Doubt won the Pulitzer Prize for drama this year, and after seeing it this weekend (the last weekend with the original actress, Cherry Jones, in the lead role, unfortunately) I think it richly deserved the win. The play deals with the sexual abuse scandal in the Catholic Church, and what’s particularly remarkable about it, in this year of hectoring works of art (most of them involving George Clooney), is it’s steadfast refusal to filter its story through an ideological lens. Set in 1964, Doubt follows a nun who suspects that a priest in her parish is molesting students, and given that description, it’s easy to imagine a bad, fashionable play about a heroic feminist nun taking down an evil, repressed, pre-Vatican II priest. But the playwright, John Patrick Shanley, is smarter than that: he makes the nun a tough-minded, old-school Catholic who sees the world in black and white, and the priest a young, hip, progressive figure who embodies all the ideas about religion that a Broadway audience is likely to find appealing. She seems heartless, tyrannical, and prejudiced; he’s questing, broad-minded, charismatic.
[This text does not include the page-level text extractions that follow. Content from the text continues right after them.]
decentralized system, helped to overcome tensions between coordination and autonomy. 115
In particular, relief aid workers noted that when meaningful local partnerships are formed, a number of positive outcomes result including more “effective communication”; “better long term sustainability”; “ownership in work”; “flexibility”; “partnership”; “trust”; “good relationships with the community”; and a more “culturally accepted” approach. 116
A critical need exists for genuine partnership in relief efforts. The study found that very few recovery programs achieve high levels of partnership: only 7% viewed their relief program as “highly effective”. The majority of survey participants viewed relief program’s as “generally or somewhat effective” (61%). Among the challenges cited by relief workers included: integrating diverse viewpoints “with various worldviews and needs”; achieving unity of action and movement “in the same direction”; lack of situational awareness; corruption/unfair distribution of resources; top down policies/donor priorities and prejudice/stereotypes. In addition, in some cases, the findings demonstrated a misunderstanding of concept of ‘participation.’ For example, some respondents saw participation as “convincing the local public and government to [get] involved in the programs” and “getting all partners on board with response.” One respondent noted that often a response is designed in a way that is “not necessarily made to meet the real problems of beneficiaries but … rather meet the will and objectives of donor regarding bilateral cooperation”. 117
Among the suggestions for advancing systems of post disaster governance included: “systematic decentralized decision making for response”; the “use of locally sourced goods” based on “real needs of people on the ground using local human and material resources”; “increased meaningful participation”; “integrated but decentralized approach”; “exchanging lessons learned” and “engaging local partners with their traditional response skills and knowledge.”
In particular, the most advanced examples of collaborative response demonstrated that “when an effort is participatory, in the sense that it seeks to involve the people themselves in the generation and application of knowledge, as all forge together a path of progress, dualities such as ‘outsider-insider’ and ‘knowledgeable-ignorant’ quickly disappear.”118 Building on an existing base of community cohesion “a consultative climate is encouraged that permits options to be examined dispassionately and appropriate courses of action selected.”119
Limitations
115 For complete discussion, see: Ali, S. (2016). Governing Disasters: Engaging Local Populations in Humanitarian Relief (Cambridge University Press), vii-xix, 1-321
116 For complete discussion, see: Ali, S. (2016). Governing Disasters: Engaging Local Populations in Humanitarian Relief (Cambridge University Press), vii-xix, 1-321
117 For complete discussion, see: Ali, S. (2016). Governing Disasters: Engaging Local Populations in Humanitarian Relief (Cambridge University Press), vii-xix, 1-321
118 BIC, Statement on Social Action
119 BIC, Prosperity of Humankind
But over the course of the play, the audience is invited to recognize the virtues contained within her old-fashioned attitudes, and the weaknesses at the heart of his charm.
Not that the priest ever entirely forfeits the audience’s sympathy, or that the nun is without her faults – again, the play is too intelligent to fall into a schematic view of its protagonists. What it does instead, more effectively than any work of art I’ve seen, is dramatize both the weaknesses of old-fashioned, pre-Vatican II Catholicism – the legalism, the occasional cruelty, the seeming heartlessness – and the ways that the 1960s reforms went so quickly wrong, good intentions and all. It dramatizes, as well, the central paradox of the entire sexual abuse scandal, which is that it partook of the worst of both “liberal” and “conservative” Catholicism – the former’s sexual permissiveness and contempt for time-tested traditions, rules and safeguards; and the latter’s clericalism, its insistence that the hierarchy knew best and the laity should just “pray, pay and obey,” its willingness to use authority as a screen for irresponsibility. In the name of freedom and progress and experimentation, priests justified their own sins and those of their fellows; in the name of order and tradition and obedience, their superiors protected them.
And everybody meant well. True monsters like Fathers Geoghan and Shanley aside, this the reality of the sex abuse scandal, but also of nearly every great historical tragedy – and it should be written in gold letters on the wall of every screenwriting workshop and creative writing class in these United States. There are exceptions to the rule, of course, but not nearly enough to justify the number of “serious” works of art that take an absurdly Manichean view of the world, and never even attempt to plumb the motives, or the humanity, of their villains. Terry Teachout (who loved Doubt) summed up this tendency earlier in the year:
. . . great art “takes you out of yourself.” By definition, it then puts you into somebody else, and in so doing enriches your understanding of reality. To do this successfully, it must be in the deepest sense sympathetic. The New Shorter Oxford Dictionary defines sympathy as “the fact or capacity of sharing or being responsive to the feelings or condition of another or others.” Such a capacity is a sine qua non of all serious art. It is what makes Shakespeare’s villains believable: We feel we can understand their motives, even if we don’t share them. It is also central to the persuasive power of great art. Without sympathy there can be no persuasion. Even a caricature, however cruel, must acknowledge the humanity of its subject in order to be funny. The artist must create a whole character and not simply show the side of him that will most convince us of his villainy.
What I find striking about much of today’s political art, by contrast, is its unwillingness to make such acknowledgments. Instead of seeking to persuade–to change the minds of its viewers–it takes for granted their concurrence.
Teachout was talking about plays, for the most part, but his comments are even more telling after our autumn of Good Night, and Good Luck and Syriana and The Constant Gardener – all skillfully-made movies that would have been worlds better with some bare acknowledgement that not every anti-communist was a McCarthyite, and not everyone who works for an oil company, a pharmaceutical company, or the CIA has knowingly sold their soul to the devil. Doubt is a welcome exception to this depressing habit. May there be more like it.